The Tigers dropped the Iron Bowl 55-44 to Alabama despite holding on to a slim 36-34 lead going into the fourth quarter. The Rolling Tide scored 28 unanswered points with three of the four scoring drives going 70-plus yards.
In the Outback Bowl, running back Cameron Artis-Payne handed the defense a 31-28 lead with 2:55 to go after scoring his second touchdown of the game.
The Tigers allowed Wisconsin to march right down the field and hit a game-tying 29-yard field goal, and the Badgers went on to win 34-31 in overtime.
Auburn’s defense allowed 426 rushing yards in the bowl game with Melvin Gordon going for 251 yards and three touchdowns.
It was the most yards the Tigers’ defense had ever given up to an individual rusher, and first time since Oct. 12 2002 that it gave up more than 400 total yards rushing.
For Auburn fans, the end of Saturday’s game at the Georgia Dome felt eerily similar to those late game situations. The defense couldn’t get Louisville and true freshman quarterback Lamar Jackson off the field in the second half.
The Cardinals converted four of its seven third down chances, and two fourth down conversions.
With less than four minutes to go, the Chick-fil-A Kickoff game doesn’t become a nail-biter if Muschamp’s defense stops Jackson on a fourth and seven at Auburn’s 19-yard line up 10 points.

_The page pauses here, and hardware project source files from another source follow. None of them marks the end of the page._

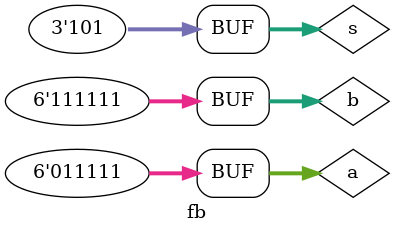
<source format=v>
`timescale 1ns / 1ps


module fb(
);
    reg [5:0] a;
    reg [5:0] b;
    reg [2:0] s;
    wire [5:0] y;
    wire [2:0] f;
    alu ALU(a,b,s,y,f);
    initial
    begin
    a = 6'b111_101;
    b = 6'b100_001;
     s =3'b000;
     #10;
     a = 6'b011_111;
     b = 6'b111_111;
     s = 3'b001;
     #10;
     s = 3'b010;
     #10;
     s = 3'b011;
     #10;
     s = 3'b100;
     #10;
     s = 3'b101;
     #10;
    end
endmodule

</source>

“That’s something we looked at and need to improve on,” Muschamp said. “That was a huge part of the game was not converting in those situations in critical downs. We did that in the first half. We got off the field in some situations in the first half and we certainly didn’t in the second half.”
Muschamp knows that if Auburn wants to win a SEC Championship, and remain in the picture for a national title, the defense is going to need to come through in clutch situations
It’s a certainty in his mind, and he wants his players to be ready for that moment when it comes.
“I told our team at the hotel before the game, I hope it comes down to the last drive and I hope we have that opportunity to be in the picture so they can count on us,” Muschamp said. “They need to be able to count on us. That’s the mentality we’re going to have.”